Clint Eastwood e il suo RICHARD JEWELL. Quando i media distruggono un eroe

RICHARD JEWELL, l’ultima opera di Clint Eastwood, è in questi giorni nelle sale cinematografiche italiane. È la vera storia di un eroe, interpretato da Paul Walter Hauser, che ho avuto la fortuna di approfondire nella proiezione, del grande regista americano, al cinema Modernissimo di Napoli. Richard Jewell è un prototipo di eroe che non rientra nei canoni classici. Se si pensa ad un eroe, siamo infatti abituati a immaginare una persona con un fisico prestante, muscoloso, scattante. Il protagonista del film è l’esatto opposto: grasso, insicuro e imbranato.
Clint Eastwood attinge dalla realtà trasformadola in Cinema
Il protagonista del film di Clint Eastwood è una personaggio realmente esistito diventato prima eroe nazionale e poi gettato alla “gogna mediatica“. È un ragazzo di 30 anni semplice, dedito al lavoro di sorvegliante che svolge in maniere attenta e precisa. Condivide la propria esistenza con la madre. Diventa famoso per aver salvato molte persone facendo evacuare l’area dove si celebravano le Olimpiadi estive del 1996 ad Atlanta in seguito al ritrovamento di uno zaino contenente tre bombe. Inizialmente incoronato come un eroe dai mass media e amato da tutti passa, dopo solo tre giorni, ad essere considerato un sospettato dell’attentato. Sospetti che cadranno solo molti anni dopo.

La triste vicenda termina infatti nel 2006 quando viene finalmente scoperto il vero artefice dell’attentato, Eric Rudolph.
Una forte e giusta critica verso i media
Questo bellissimo film dimostra in maniera efficace come i mass media siano pronti a creare eroi e a distruggerli in poco tempo. Clint Eastwood muove una critica contro il mondo dei mass media americani che è spietato e non ha limiti nell’entrare in maniera violenta, ma anche sottile nella vita della gente. L’esistenza del vigilante, a causa del sospetto di essere colpevole dell’attentato, viene stravolta. Cosa che coinvolge anche la madre. I due infatti perdono qualsiasi privacy e l’F.B.I indaga su qualsiasi oggetto in loro possesso violando la loro intimità che finisce sotto le luci spietate dei riflettori.

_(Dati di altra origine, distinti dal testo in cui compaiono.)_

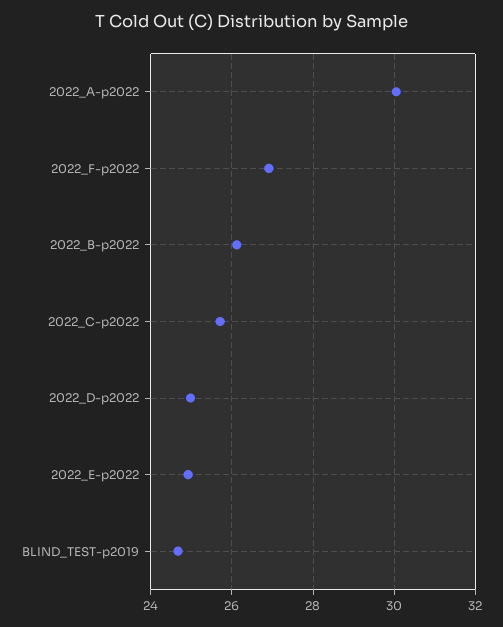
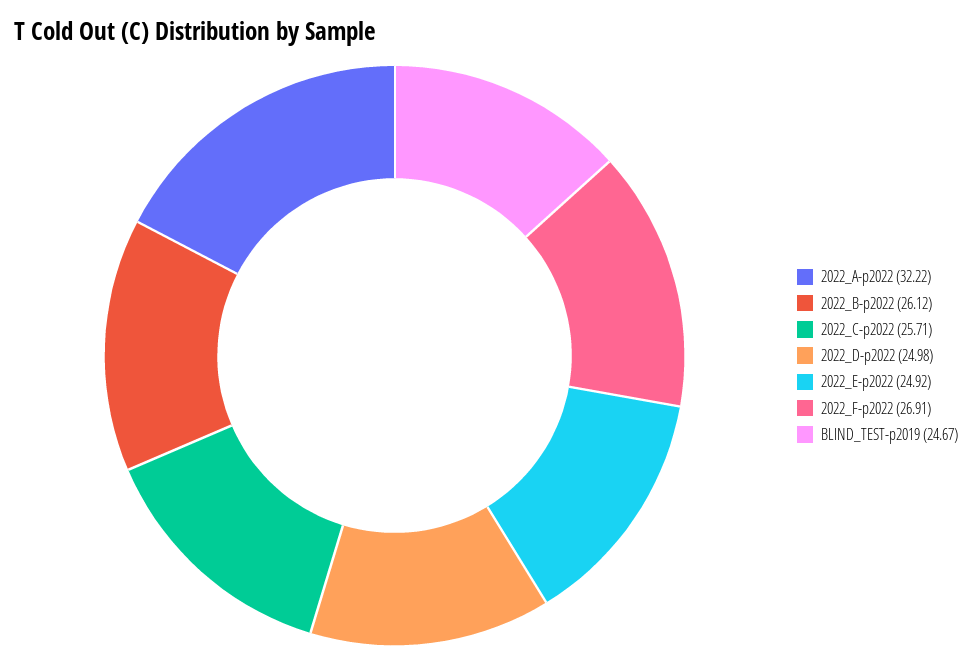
  {
-   "2022_A-p2022": 30,
+   "2022_A-p2022": 32.22,
    "2022_F-p2022": 26.91,
    "2022_B-p2022": 26.12,
    "2022_C-p2022": 25.71,
    "2022_D-p2022": 24.98,
    "2022_E-p2022": 24.92,
    "BLIND_TEST-p2019": 24.67
  }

Clint Eastwood crede nella Legge ma non in chi la rappresenta. Watson Bryant, avvocato di Jewell (Sam Rockwell) infatti parla al suo posto dicendo che gli “stronzi” che lavorano all’F.B.I non sono lo Stato, riferendosi ai tre personaggi che cercano prove contro il protagonista. Il poliziotto di Danville interpreta alla lettera la Legge e la applica in maniera ottusa. Legge che non rappresenta l’America ma che è corrotta, violenta e insensata.
A rendere complicata l’esistenza di Jewell c’è anche un agente viscido dell’F.B.I (interpretato da Jon Hamm) e una giornalista senza scrupoli (l’attrice Olivia Wilde). Il primo capisce che Jewell è innocente ma continua nella sua accusa perché deve trovare un responsabile dell’accaduto. La giornalista sembra in qualche modo pentirsi di aver diffuso il sospetto macchiando il giovane eroe dell’attentato.

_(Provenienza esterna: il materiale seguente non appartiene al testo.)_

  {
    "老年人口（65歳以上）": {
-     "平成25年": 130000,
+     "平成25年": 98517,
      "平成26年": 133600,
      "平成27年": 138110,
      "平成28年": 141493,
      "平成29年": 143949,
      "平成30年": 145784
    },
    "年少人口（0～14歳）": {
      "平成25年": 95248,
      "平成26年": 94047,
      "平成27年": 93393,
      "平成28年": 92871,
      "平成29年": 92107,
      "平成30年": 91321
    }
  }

Straordinaria Kathy Bates, candidata all’Oscar per l’interpretazione della mamma di Richard. Grande prova di recitazione è il discorso commovente alla fine del film quando il livello di tensione esplode in un pianto disperato.
La potenza dell’emotività
In questo film l’elemento emotivo è molto forte e trova il suo culmine nel pianto liberatorio di Richard quando, finalmente, cade ogni sospetto su di lui per mancanza di prove. Ottimo l’attore che interpreta l’avvocato difensore del protagonista. Pur essendo Jewell una persona bullizzata per il suo aspetto fisico, l’avvocato è l’unico a considerarlo come persona e non come un soggetto da deridere.

Una tirata di orecchi va fatta, a mio avviso, al regista. C’è un momento durante il film in cui si mette a nudo la vita del protagonista e si presume che possa avere una relazione omosessuale solo perché ha un amico gay. Jewell ci tiene molto che venga ripulita la propria immagine da questa possibilità. Questa scena si ripete due volte nel film in maniera da stimolare il pubblico alla risata. Jewell sembra preoccuparsi più di non essere considerato omosessuale che assassino. Da omosessuale ho trovato questa narrazione fastidiosa.
Il film sarebbe perfetto, ma queste battute lo hanno ridimensionato facendo diminuire il mio entusiasmo. Essendo un film basato su una storia vera è anche possibile che il regista abbia semplicemente espresso un tabù del protagonista, ma che poteva essere evidenziato diversamente.